Open iirekm opened 6 years ago
This functionality is making the jdbc input unusable for my data retrieval process because I continue to get back I/O errors due to how long this takes to run and my connections appear to be timing out during that time.
EDIT: I took the query for this count
and tried to manually run it - i stopped it after nonstop running for 30 minutes. It never finished. Is there a reason this count step is needed? Is there no config / setting that we can set to disable it?
Even if i don't configure the jdbc_paging_enabled parameter,it still worked.
This also prevents the JDBC input from working with a number of datastores that provide JDBC drivers but are not fully SQL-compliant such as Apache Jena, etc.
Is there any update on this? I am having this same issue. This count(*) is causing a heavy query to run twice on our database. Is there any way to disable it?
I'd like to ask the same question. 4.3.11 actually made the problem worse, since the count is now executing in all contexts, not just debug mode.
We're seeing consistent failures because of the runtime of the count query.
Hi I am having a related (or perhaps the same) issue. I am trying to read from a Firebird database with Logstash using the following
input {
jdbc {
jdbc_driver_library => "c:/bug/jaybird-full-3.0.6.jar"
jdbc_driver_class => "org.firebirdsql.jdbc.FBDriver"
jdbc_connection_string => "jdbc:firebirdsql://127.0.0.1/D:/DBASE.FDB"
jdbc_user => SYSDBA
jdbc_password => pwd12442
jdbc_paging_enabled => false
tracking_column => "unix_ts_in_secs"
use_column_value => true
tracking_column_type => "numeric"
schedule => "/5 "
statement => "SELECT * FROM TABLE1"
}
}
When I analyze the debug information in my Windows terminal I note that somehow 'SELECT count(*) AS "COUNT" FROM is added in front of my statement and AS "T1" LIMIT 1 is added behind my statement. For example:
SELECT count() AS "COUNT" FROM (select from TABLE1) AS "T1" LIMIT 1
Obviously the SQL error I get is that the Token is unknown. Does anyone have a solution for it?
Not sure if anyone else had this issue - I did and it is frustrating that Logstash can't put a kill on this count - it would be easy for them to let the user just insert their own count - preempting the query and causing them NO HARM WHATSOEVER. But, the workaround I found was to limit the query in the statement by the ID, so that the count was inherently limited. So basically
statement => "SELECT *t FROM table WHERE id > :sql_last_value and id < 10000000 ORDER BY id ASC"

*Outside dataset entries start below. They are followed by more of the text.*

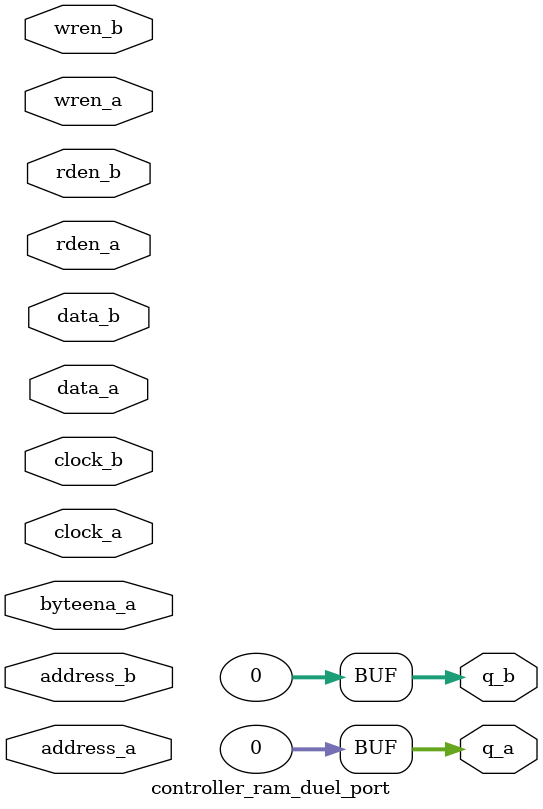
<source format=v>
module controller_ram_duel_port(	// file.cleaned.mlir:2:3
  input  [13:0] address_a,	// file.cleaned.mlir:2:42
                address_b,	// file.cleaned.mlir:2:63
  input  [3:0]  byteena_a,	// file.cleaned.mlir:2:84
  input         clock_a,	// file.cleaned.mlir:2:104
                clock_b,	// file.cleaned.mlir:2:122
  input  [31:0] data_a,	// file.cleaned.mlir:2:140
                data_b,	// file.cleaned.mlir:2:158
  input         rden_a,	// file.cleaned.mlir:2:176
                rden_b,	// file.cleaned.mlir:2:193
                wren_a,	// file.cleaned.mlir:2:210
                wren_b,	// file.cleaned.mlir:2:227
  output [31:0] q_a,	// file.cleaned.mlir:2:245
                q_b	// file.cleaned.mlir:2:260
);

  assign q_a = 32'h0;	// file.cleaned.mlir:3:15, :4:5
  assign q_b = 32'h0;	// file.cleaned.mlir:3:15, :4:5
endmodule


</source>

Of course, this means you have to babysit and up the numbers as the search passes it, but it's better than having it all just fail.
I worked around it by using a prepared statement with no params. Since prepared statement does not support paging, the plugin does not issue the extra "count" query.
Any update in respect to this? It seems like it's been abandoned / ignored, while so many complain about it. In large tables, this is indeed a show stopper.
I worked around it by using a prepared statement with no params. Since prepared statement does not support paging, the plugin does not issue the extra "count" query.
This only works when you have a query that is not expecting data to be used from another input.
My work around was being forced to write everything in Python. Not exactly a logstash solution
I have the same issue right now. I have a table with 100M rows. The same table was indexed with Sphinx and it was a breeze. Adding a separate statement_count
where you can write your own SQL query that produces count for the table indeed would be the best solution.
This has been fixed here: https://github.com/logstash-plugins/logstash-integration-jdbc/pull/95
For complex SQL queries as in our case it's performance killer, everything takes twice as long.